Isaac Ibrahim : C’est incroyable. Des coptes, leurs édifices religieux, leurs écoles, leurs maisons, leurs magasins ont été visés par des actes barbares. Depuis le 14 août, les attaques se multiplient d’une façon flagrante dans les villes à importante
agglomération chrétienne comme Le Caire, Alexandrie et Minya. En deux jours seulement, nous avons recensé l’incendie d’une trentaine d’églises, l’attaque contre deux écoles coptes, le pillage d’une centaine de maisons et de magasins, une dizaine de morts et des centaines de blessés. Les victimes et les dégâts sont innombrables.
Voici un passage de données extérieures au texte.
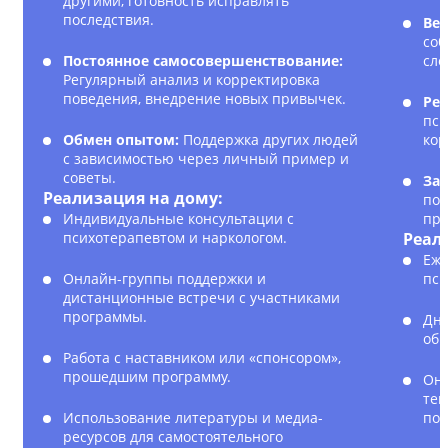
другими, готовность исправлять
последствия.
Вед
соб
Постоянное самосовершенствование:
сло
Регулярный анализ и корректировка
поведения, внедрение новых привычек.
Рег
пси
Обмен опытом:
Поддержка других людей
кор
с зависимостью через личный пример и
советы.
Зак
Реализация на дому:
пол
Индивидуальные консультации с
пре
психотерапевтом и наркологом.
Реал
Еже
Онлайн-группы поддержки и
пси
дистанционные встречи с участниками
программы.
Дне
обр
Работа с наставником или «спонсором»,
прошедшим программу.
Онл
тек
Использование литературы и медиа-
под
ресурсов для самостоятельного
Nous n’arrivons pas à avoir des chiffres précis à cause de cette multiplication d’incidents. Il est désormais clair que la violence frappe davantage les coptes.
— Mais ces représailles ne sont-elles pas liées à une situation politique déjà très instable et violente ?
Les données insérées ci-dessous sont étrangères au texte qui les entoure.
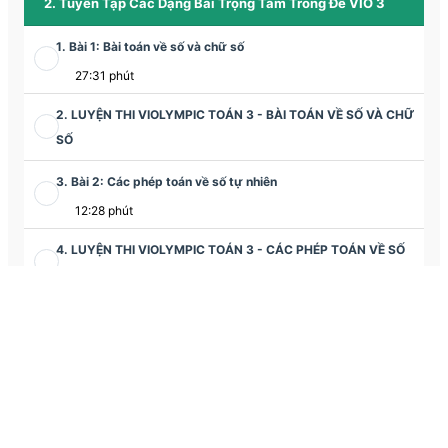
2. Tuyển Tập Các Dạng Bài Trọng Tâm Trong Đề VIO 3
1. Bài 1: Bài toán về số và chữ số
27:31 phút
2. LUYỆN THI VIOLYMPIC TOÁN 3 - BÀI TOÁN VỀ SỐ VÀ CHỮ
SỐ
3. Bài 2: Các phép toán về số tự nhiên
12:28 phút
4. LUYỆN THI VIOLYMPIC TOÁN 3 - CÁC PHÉP TOÁN VỀ SỐ
TỰ NHIÊN
5. Bài 3: Bài toán về phép cộng - phép trừ
7:43 phút
6. LUYỆN THI VIOLYMPIC TOÁN 3 - BÀI TOÁN VỀ PHÉP
CỘNG - PHÉP TRỪ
— La situation s’est aggravée depuis le 30 juin certes. Le climat de violence s’est accentué, et les raisons des crimes confessionnels sont différentes. Aujourd’hui, pour des raisons politiques, les islamistes visent directement et clairement les coptes en les accusant d’avoir comploté avec l’armée pour destituer l’ex-président Morsi, oubliant que des dizaines de millions d’Egyptiens sont descendus dans les rues le 30 juin, y compris des musulmans conservateurs, pour rejeter l’agenda politique des Frères musulmans.
— Mais sous Moubarak, les problèmes des coptes n’étaient-ils pas les mêmes ?
— Sous Moubarak, la plupart des affaires ont éclaté à la suite d’une querelle verbale ou des rumeurs. Une autre partie des incidents était liée à une conversion du christianisme à l’islamisme ou vice-versa. Quelles que soient les raisons, la tension règne entre les deux communautés musulmane et copte. Certains parlent d’un crime social normal, mais d’après nos études, cette tension émane du discours religieux fanatique lancé souvent par des islamistes et des intégristes contre les coptes, les qualifiant d’apostats et les assimilant à une minorité. Ce genre de discours s’est accentué sous le pouvoir des Frères musulmans qui accusaient régulièrement les coptes de ne pas avoir voté pour Morsi. Et pour la première fois, sous Morsi, la Cathédrale de Abbassiya, au Caire, a été attaquée.
Selon les estimations, au moins 200 000 chrétiens ont quitté l’Egypte depuis la chute de Moubarak, pour des raisons économiques ou pour échapper aux violences.
— Un apaisement est-il envisageable ? Nous avons déjà vu certains habitants se mobiliser pour protéger les églises en province ...
— Malheureusement, ces incidents vont prendre plus d’ampleur surtout si la police et l’armée ne maîtrisent pas la situation. Dans notre dernier rapport, nous avons prévenu contre toute défaillance sur ce dossier épineux. Les autorités devraient se mobiliser et augmenter d’urgence la protection des églises par les forces de sécurité. Il faut appliquer la loi avec fermeté, pour éviter la répression des coptes. Bien sûr, plusieurs autres revendications sont sur la liste depuis longtemps, y compris la promulgation d’une loi organisant la construction des lieux de culte, notamment les églises, la suppression de la mention « religion » sur la carte d’identité, la fermeture des chaînes satellites religieuses extrémistes. Il faudra aussi renoncer aux traditionnelles rencontres de réconciliation tenues à la suite de chaque incident confessionnel et traduire en justice plutôt les auteurs de ces actes.
— Cela fait des années que des recommandations sont lancées sans un véritable changement ...
— C’est le problème ! Les ONG mènent des enquêtes et publient des rapports pour dévoiler les violations commises. Mais cela ne sort pas toujours du cadre des recommandations. Nous ne sommes pas des institutions de prise de décision.